TRY IT: Extract the full Medicine and Power module outline below, reproducing every line without any change.

EXTRACT:
___

Medicine and Power Module
Module Takeaways
- Appreciate systemic power imbalances in the mental health system between those who provide and those who use services
- Recognize how these power imbalances are maintained by interconnected systems of oppression based on gender, sexuality, race, and other social categories
- Understand that human rights are fundamental to ethical and compassionate care
- Recognize the value of treating the whole person, and the critical importance of incorporating lived experience, history, and culture in creating respectful equitable patient-practitioner partnerships
Module Components
- Art, an artist’s statement and interview excerpts expressing the experience of a bisexual, Black Biracial woman diagnosed with Bipolar Disorder-Type two, trying to navigate and change a system that was not built for her.
- A series of Letters to Professionals written by young people setting out key aspects of how best to support youth mental health.
- Documents, audio commentaries, and a powerful personal story illuminating the history of sterilization in Canada.
- A 5-minute puppet show on the importance of healing systems that treat the whole person. Created by Lori, a community expert.
- An autobiographical sculpture with a provocative title, created by two community experts with a sincere wish for healing partnerships in mental health
- A 6-minute video depicting “Question Man,” the ultra ego of a patient struggling for a sense of self. Created by community expert Irit Shimrat.
Module Assessment
Using module components as a starting point, ask students to write a 250-word letter as a compassionate practitioner of today. Student letters should explain how power imbalances in the mental health system can lead to errors in practice, and then propose an alternative scenario that treats the whole person and exemplifies a respectful and equitable patient-practitioner partnership. Ask students to address their letter to one of the following people featured in the module:
- Ashley T.
- Doreen Befus
- Lori E.
- Alistair Scott-Turner
- Dana Allan
- Irit Shimrat
Module Learning Lens
Question: What’s the difference between a Doctor and God?
Answer: God doesn’t wake up in the morning thinking he’s a Doctor.

___

INPUT DATA:
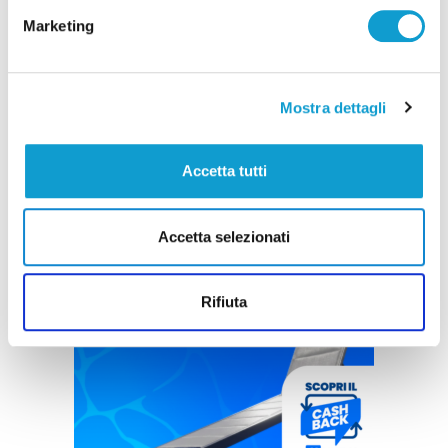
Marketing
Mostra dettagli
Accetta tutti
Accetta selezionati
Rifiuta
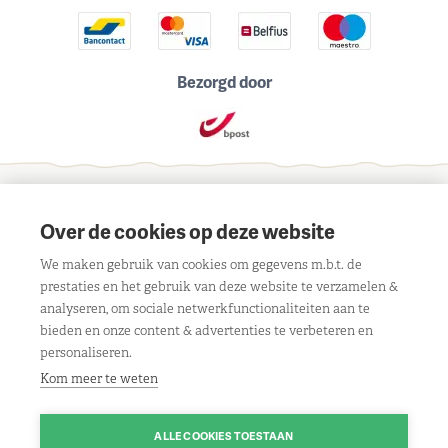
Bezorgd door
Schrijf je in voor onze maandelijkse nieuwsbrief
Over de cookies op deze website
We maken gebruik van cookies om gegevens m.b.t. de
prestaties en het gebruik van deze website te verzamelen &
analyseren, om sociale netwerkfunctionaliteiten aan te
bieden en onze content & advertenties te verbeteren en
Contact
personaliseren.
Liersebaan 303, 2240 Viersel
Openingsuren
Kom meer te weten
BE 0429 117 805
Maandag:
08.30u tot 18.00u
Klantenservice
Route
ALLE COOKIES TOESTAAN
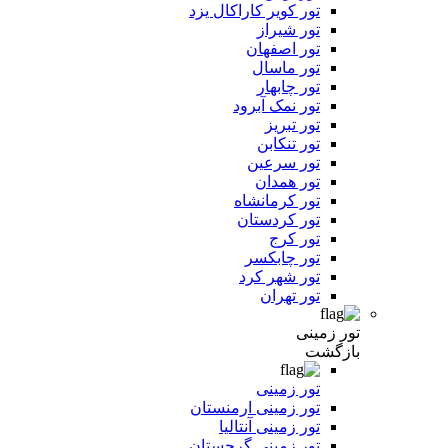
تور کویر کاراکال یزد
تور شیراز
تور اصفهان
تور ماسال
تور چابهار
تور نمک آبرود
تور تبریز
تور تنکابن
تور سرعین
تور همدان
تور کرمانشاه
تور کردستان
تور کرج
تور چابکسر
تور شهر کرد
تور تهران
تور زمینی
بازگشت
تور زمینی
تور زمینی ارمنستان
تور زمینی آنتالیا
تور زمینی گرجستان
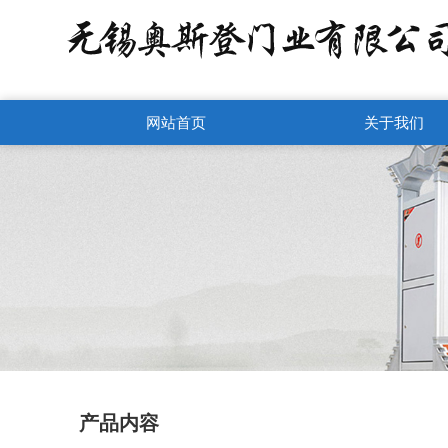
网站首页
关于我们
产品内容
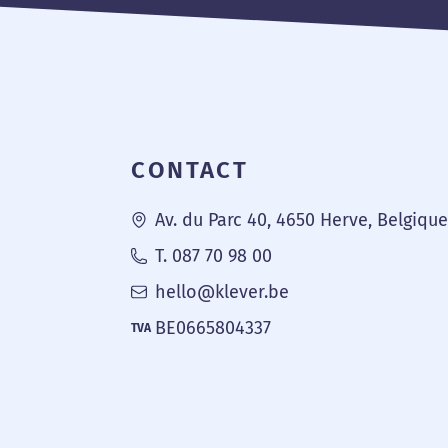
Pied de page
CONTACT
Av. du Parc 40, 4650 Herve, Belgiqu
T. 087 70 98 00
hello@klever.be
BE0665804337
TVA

___

SOLUTION TO THIS TASK:
Medicine and Power Module
Module Takeaways
- Appreciate systemic power imbalances in the mental health system between those who provide and those who use services
- Recognize how these power imbalances are maintained by interconnected systems of oppression based on gender, sexuality, race, and other social categories
- Understand that human rights are fundamental to ethical and compassionate care
- Recognize the value of treating the whole person, and the critical importance of incorporating lived experience, history, and culture in creating respectful equitable patient-practitioner partnerships
Module Components
- Art, an artist’s statement and interview excerpts expressing the experience of a bisexual, Black Biracial woman diagnosed with Bipolar Disorder-Type two, trying to navigate and change a system that was not built for her.
- A series of Letters to Professionals written by young people setting out key aspects of how best to support youth mental health.
- Documents, audio commentaries, and a powerful personal story illuminating the history of sterilization in Canada.
- A 5-minute puppet show on the importance of healing systems that treat the whole person. Created by Lori, a community expert.
- An autobiographical sculpture with a provocative title, created by two community experts with a sincere wish for healing partnerships in mental health
- A 6-minute video depicting “Question Man,” the ultra ego of a patient struggling for a sense of self. Created by community expert Irit Shimrat.
Module Assessment
Using module components as a starting point, ask students to write a 250-word letter as a compassionate practitioner of today. Student letters should explain how power imbalances in the mental health system can lead to errors in practice, and then propose an alternative scenario that treats the whole person and exemplifies a respectful and equitable patient-practitioner partnership. Ask students to address their letter to one of the following people featured in the module:
- Ashley T.
- Doreen Befus
- Lori E.
- Alistair Scott-Turner
- Dana Allan
- Irit Shimrat
Module Learning Lens
Question: What’s the difference between a Doctor and God?
Answer: God doesn’t wake up in the morning thinking he’s a Doctor.